HOLIDAY SPENDING DECREASING
updated 11/24/14 03:53 PM
CFA and CUNA Survey Reports
Expect lower consumer holiday spending in 2014 compared to 2013 based on the 15th annual holiday spending survey conducted by the Consumer Federation of America (CFA) and the Credit Union National Association (CUNA). The survey looked at a variety of spending factors such as income changes, financial condition, debt repayments, and savings.
According to the survey, 10 percent of respondents said they would spend more this holiday season compared to 13 percent in 2013. Also, 33 percent said they would spend less, a 1 percent increase from last year.
Despite the spending restraint, signs ranging from a lower unemployment rate to higher stock prices indicate that the U.S. economy is stronger this year than last. When asked to compare their current income with their income a year ago, 27 percent of survey respondents said it was higher, while only 21 percent said it was lower. When asked to compare their financial situation with that of a year ago, 28 percent said it was better while only 24 percent said it was worse.
“Top-line results from an economic perspective are encouraging and holiday spending almost certainly will increase this year,” said Mike Schenk, CUNA senior economist. “However, elements of our survey underscore the fact many consumers continue to reflect significant concerns about their personal finances- most especially in the realm of weak income gains. Because of this we expect the increase in holiday spending this season to be modest.”
The survey also showed a continuing widening gap between high and low income groups. Thirty-four percent of those with household incomes under $25,000, compared to only 13 percent of those with incomes over $100,000, said their financial condition was worse now than a year ago.

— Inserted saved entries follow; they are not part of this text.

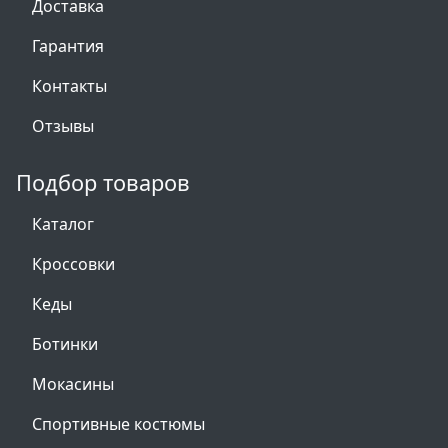
Доставка
Гарантия
Контакты
Отзывы
Подбор товаров
Каталог
Кроссовки
Кеды
Ботинки
Мокасины
Спортивные костюмы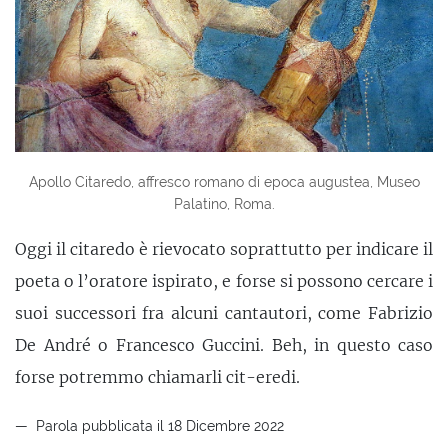
Apollo Citaredo, affresco romano di epoca augustea, Museo
Palatino, Roma.
Oggi il citaredo è rievocato soprattutto per indicare il
poeta o l’oratore ispirato, e forse si possono cercare i
suoi successori fra alcuni cantautori, come Fabrizio
De André o Francesco Guccini. Beh, in questo caso
forse potremmo chiamarli cit-eredi.
Parola pubblicata il 18 Dicembre 2022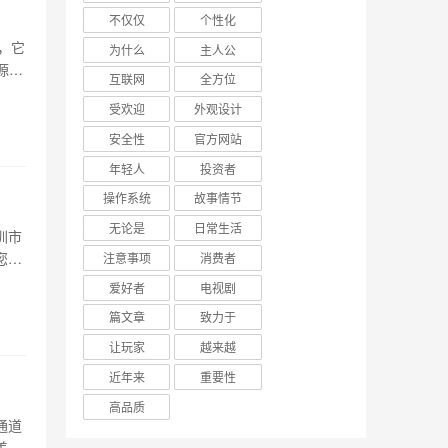
不仅仅
个性化
，它
为什么
主人公
源
互联网
全方位
新加
受欢迎
外观设计
付。
安全性
官方网站
年轻人
投资者
操作系统
故事情节
无论是
日常生活
圳市
您阐
注意事项
消费者
的信
爱好者
电视剧
周围
篇文章
致力于
让玩家
越来越
近年来
重要性
高品质
通道
美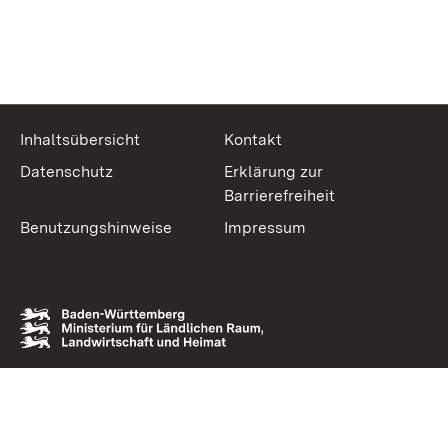
Inhaltsübersicht
Kontakt
Datenschutz
Erklärung zur
Barrierefreiheit
Benutzungshinweise
Impressum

Responses about debt and savings help explain income differences related to how one would use an unexpected windfall of $5,000. More than half of the low income group, but little more than one-quarter of the high income group, said they would use most of these funds to pay down debt. In contrast, only about 32 percent of the low income group and 56 percent of the high income group said they would use most of the funds to add to savings or investments.